[Collected data entries]
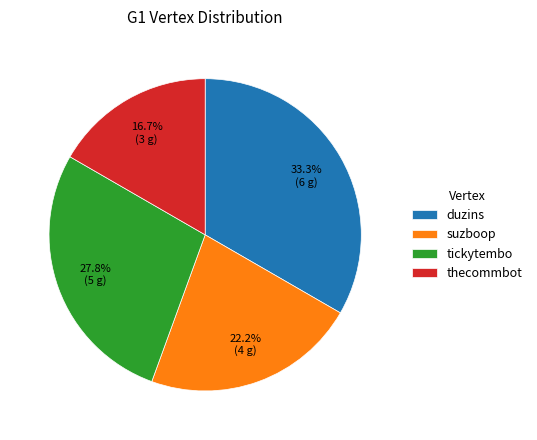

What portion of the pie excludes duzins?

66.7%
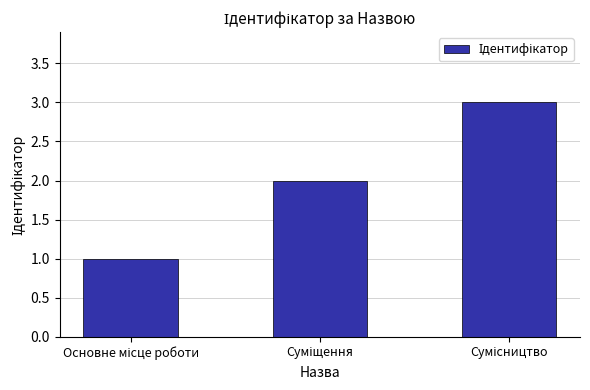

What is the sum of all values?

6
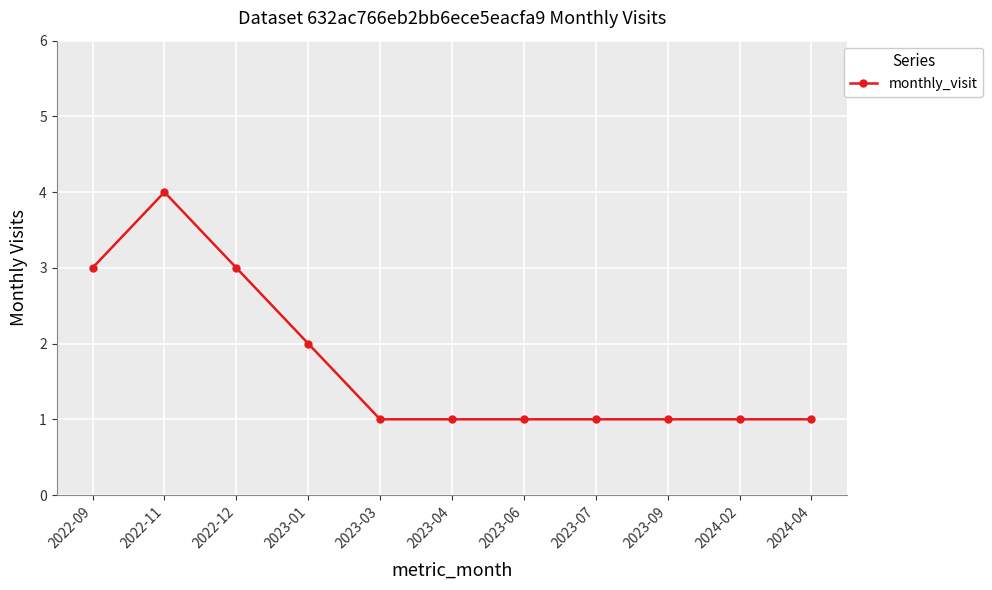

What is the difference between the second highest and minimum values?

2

» **HOW TO COMPLETE THIS TASK**
From the line containing "What is the difference" through the end of the material, arrange the lines as a numbered list, skipping blank lines.

» **RESPONSE**
1. What is the difference between the second highest and minimum values?
2. 2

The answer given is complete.